AVAILABLE DATA:
——

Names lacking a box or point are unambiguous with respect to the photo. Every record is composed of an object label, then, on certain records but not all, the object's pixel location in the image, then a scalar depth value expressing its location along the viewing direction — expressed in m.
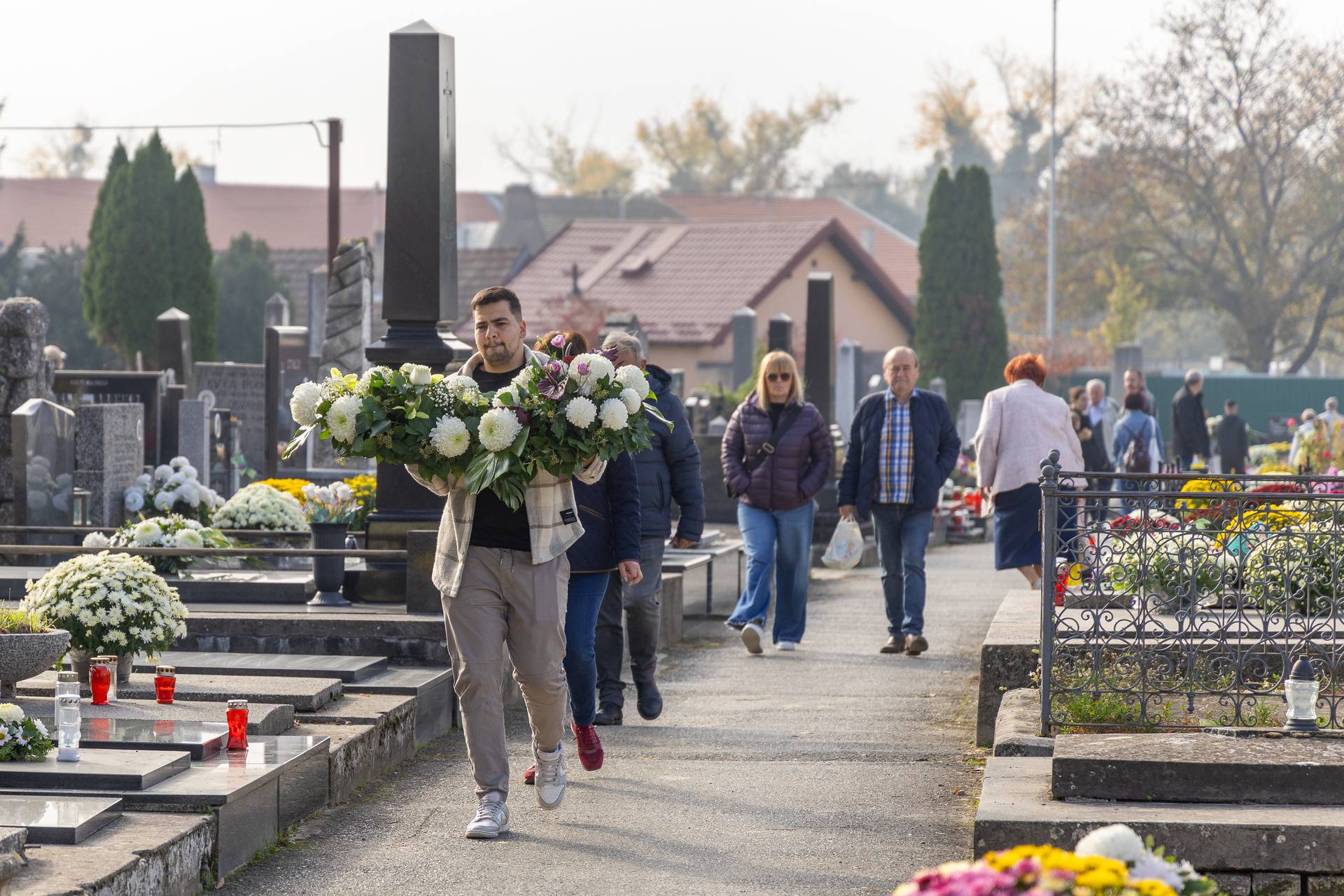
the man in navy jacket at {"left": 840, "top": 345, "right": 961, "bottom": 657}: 21.23
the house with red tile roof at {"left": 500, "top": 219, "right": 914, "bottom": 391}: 89.75
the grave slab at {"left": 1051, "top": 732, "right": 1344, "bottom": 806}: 11.22
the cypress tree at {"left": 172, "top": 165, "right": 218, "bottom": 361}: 80.44
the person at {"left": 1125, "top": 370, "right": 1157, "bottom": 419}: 37.85
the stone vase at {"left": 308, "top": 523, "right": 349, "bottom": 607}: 18.91
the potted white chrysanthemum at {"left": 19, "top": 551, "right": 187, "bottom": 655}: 14.39
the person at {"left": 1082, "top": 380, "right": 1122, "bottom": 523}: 37.09
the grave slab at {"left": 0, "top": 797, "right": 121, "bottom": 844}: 10.12
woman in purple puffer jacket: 21.20
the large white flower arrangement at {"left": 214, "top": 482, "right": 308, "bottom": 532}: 24.75
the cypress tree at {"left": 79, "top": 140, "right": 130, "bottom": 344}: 81.37
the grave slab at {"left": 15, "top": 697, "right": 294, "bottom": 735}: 13.28
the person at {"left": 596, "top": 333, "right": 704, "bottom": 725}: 16.64
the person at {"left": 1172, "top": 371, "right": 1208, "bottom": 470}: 46.00
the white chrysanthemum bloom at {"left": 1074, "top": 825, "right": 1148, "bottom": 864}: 6.62
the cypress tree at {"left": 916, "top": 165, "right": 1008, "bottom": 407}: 85.12
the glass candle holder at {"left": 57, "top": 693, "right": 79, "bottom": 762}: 11.58
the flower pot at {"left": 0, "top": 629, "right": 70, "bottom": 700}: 13.32
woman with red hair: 20.64
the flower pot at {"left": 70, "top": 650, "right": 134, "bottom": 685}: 14.61
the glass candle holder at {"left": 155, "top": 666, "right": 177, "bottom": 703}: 14.02
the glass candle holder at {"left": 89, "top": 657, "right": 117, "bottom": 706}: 13.70
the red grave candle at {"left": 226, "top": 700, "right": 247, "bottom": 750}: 12.59
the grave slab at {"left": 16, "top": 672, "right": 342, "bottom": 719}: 14.47
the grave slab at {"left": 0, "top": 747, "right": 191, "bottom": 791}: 11.25
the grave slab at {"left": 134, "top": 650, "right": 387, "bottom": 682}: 15.82
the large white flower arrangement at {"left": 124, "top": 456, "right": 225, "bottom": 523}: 26.87
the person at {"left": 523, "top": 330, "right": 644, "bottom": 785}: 14.23
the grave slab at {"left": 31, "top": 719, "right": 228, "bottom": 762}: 12.23
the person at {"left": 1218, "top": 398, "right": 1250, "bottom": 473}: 55.03
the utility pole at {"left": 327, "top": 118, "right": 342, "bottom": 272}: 63.56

——

TASK DIRECTIONS: Please report, as a bare number, how many lines of the data contain the word "large".

OUTPUT FOR THIS TASK: 2